DOCUMENT EXCERPT —
Start of Block

Separating Historical Wheat from Religious Chaff


Jesus: Apocalyptic Prophet of the New Millennium, by Bart D. Ehrman – I have read several of Ehrman’s books on biblical scholarship, and I quite enjoy his writing style. It’s informative, easily accessible, and sometimes humorous. This book on Jesus as a historical figure is no exception. Its main thesis is that Jesus taught that the world would end very soon, which Ehrman presents as controversial. As a skeptic who’s read some other books on the subject, I don’t find the idea controversial at all. What else would Jesus have meant when he said, “And he said to them, “Truly, I say to you, there are some standing here who will not taste death until they see the kingdom of God after it has come with power” (Mark 9:1)? To the more literal believers, however, I can see how it would be difficult. The world obviously didn’t end, which means Jesus must have been wrong. In order to avoid this conclusion, Christians have decided that the passage from Mark and other similar ones aren’t literal, but instead refer to some future time. Strangely enough, this future time often seems to be within the lifetime of the person predicting it. There was also the Gnostic belief that the Kingdom of God was inside the followers of Jesus, but that was rejected in orthodox doctrine. In determining that Jesus was an apocalyptic prophet, Ehrman cites the rules that historians use to separate fact from fiction in the story of Jesus. Good measures of what is likely true in a historical sense are whether an idea is independently attested by multiple sources, and whether it’s something later Christians would have been likely to invent. As believers living a century or two later likely wouldn’t have invented Jesus’ predictions about the end coming within the lifetime of his disciples, it’s quite likely he actually said these things. The analysis is gradual and easy to follow, making the book a good read for anyone who might be interested in separating the historical figure of Jesus of Nazareth from the mythology that developed about him.

End of Block

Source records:
Start of Block

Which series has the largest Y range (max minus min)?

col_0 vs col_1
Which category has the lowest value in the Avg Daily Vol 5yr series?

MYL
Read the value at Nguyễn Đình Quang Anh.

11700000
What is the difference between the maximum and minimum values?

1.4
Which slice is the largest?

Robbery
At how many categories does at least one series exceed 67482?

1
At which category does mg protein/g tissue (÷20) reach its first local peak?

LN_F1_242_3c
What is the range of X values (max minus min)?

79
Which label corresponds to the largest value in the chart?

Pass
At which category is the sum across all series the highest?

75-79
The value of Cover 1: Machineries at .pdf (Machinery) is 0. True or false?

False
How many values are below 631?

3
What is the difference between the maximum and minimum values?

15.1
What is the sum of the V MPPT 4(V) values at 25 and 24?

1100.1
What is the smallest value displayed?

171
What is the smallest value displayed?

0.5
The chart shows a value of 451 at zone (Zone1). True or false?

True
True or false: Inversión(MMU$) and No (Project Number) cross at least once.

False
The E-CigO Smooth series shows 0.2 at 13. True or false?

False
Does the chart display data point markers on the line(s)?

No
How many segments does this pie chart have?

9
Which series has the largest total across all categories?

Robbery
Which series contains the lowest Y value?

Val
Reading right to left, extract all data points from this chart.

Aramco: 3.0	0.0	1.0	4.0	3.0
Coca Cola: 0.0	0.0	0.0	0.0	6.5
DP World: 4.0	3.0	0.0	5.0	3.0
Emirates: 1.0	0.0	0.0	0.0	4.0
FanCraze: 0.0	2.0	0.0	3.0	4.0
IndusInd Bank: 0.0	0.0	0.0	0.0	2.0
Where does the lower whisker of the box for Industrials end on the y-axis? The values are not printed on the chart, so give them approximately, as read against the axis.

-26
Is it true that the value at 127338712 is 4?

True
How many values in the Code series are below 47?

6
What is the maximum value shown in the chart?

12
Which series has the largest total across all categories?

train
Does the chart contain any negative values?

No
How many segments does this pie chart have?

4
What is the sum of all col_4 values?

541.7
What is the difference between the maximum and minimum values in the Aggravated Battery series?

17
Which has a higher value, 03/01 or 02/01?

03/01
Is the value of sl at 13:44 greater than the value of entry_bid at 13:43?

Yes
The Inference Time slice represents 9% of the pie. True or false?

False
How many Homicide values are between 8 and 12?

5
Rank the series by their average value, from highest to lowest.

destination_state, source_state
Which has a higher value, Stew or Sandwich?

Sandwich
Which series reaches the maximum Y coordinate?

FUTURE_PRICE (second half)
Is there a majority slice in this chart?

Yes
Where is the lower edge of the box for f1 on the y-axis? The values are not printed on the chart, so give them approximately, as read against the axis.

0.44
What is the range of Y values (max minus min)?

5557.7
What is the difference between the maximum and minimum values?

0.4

End of Block

TASK LIST —
1. Answer these questions about the book review, each in a few words:
(a) Which Bible passage does the review quote?
(b) Which belief about the Kingdom of God was rejected in orthodox doctrine?
(c) What two measures of historical likelihood does the review name?
2. Rewrite the paragraph of the book review that begins "Jesus: Apocalyptic Prophet of the New Millennium" as a short bulleted list that keeps its main facts.

ANSWERS TO THE EXERCISES —
1.
(a) Mark 9:1
(b) The Gnostic belief that the Kingdom of God was inside the followers of Jesus
(c) Whether an idea is independently attested by multiple sources, and whether later Christians would have been likely to invent it

2.
- Bart D. Ehrman's book on Jesus as a historical figure is informative, accessible and sometimes humorous, like his other books.
- Its thesis is that Jesus taught the world would end very soon. Ehrman presents this as controversial, but the skeptical reviewer does not find it so, citing Mark 9:1.
- Because the world did not end, literal believers would have to conclude Jesus was wrong. Christians instead read such passages as referring to a future time, often within the predictor's own lifetime.
- The Gnostic belief that the Kingdom of God was inside Jesus' followers was rejected in orthodox doctrine.
- Ehrman uses historians' rules: multiple independent sources, and whether later Christians would likely have invented an idea. Since believers a century or two later probably would not have invented predictions of the end within the disciples' lifetime, Jesus likely made them.
- The analysis is gradual and easy to follow, making the book a good read for anyone wanting to separate the historical Jesus of Nazareth from later mythology.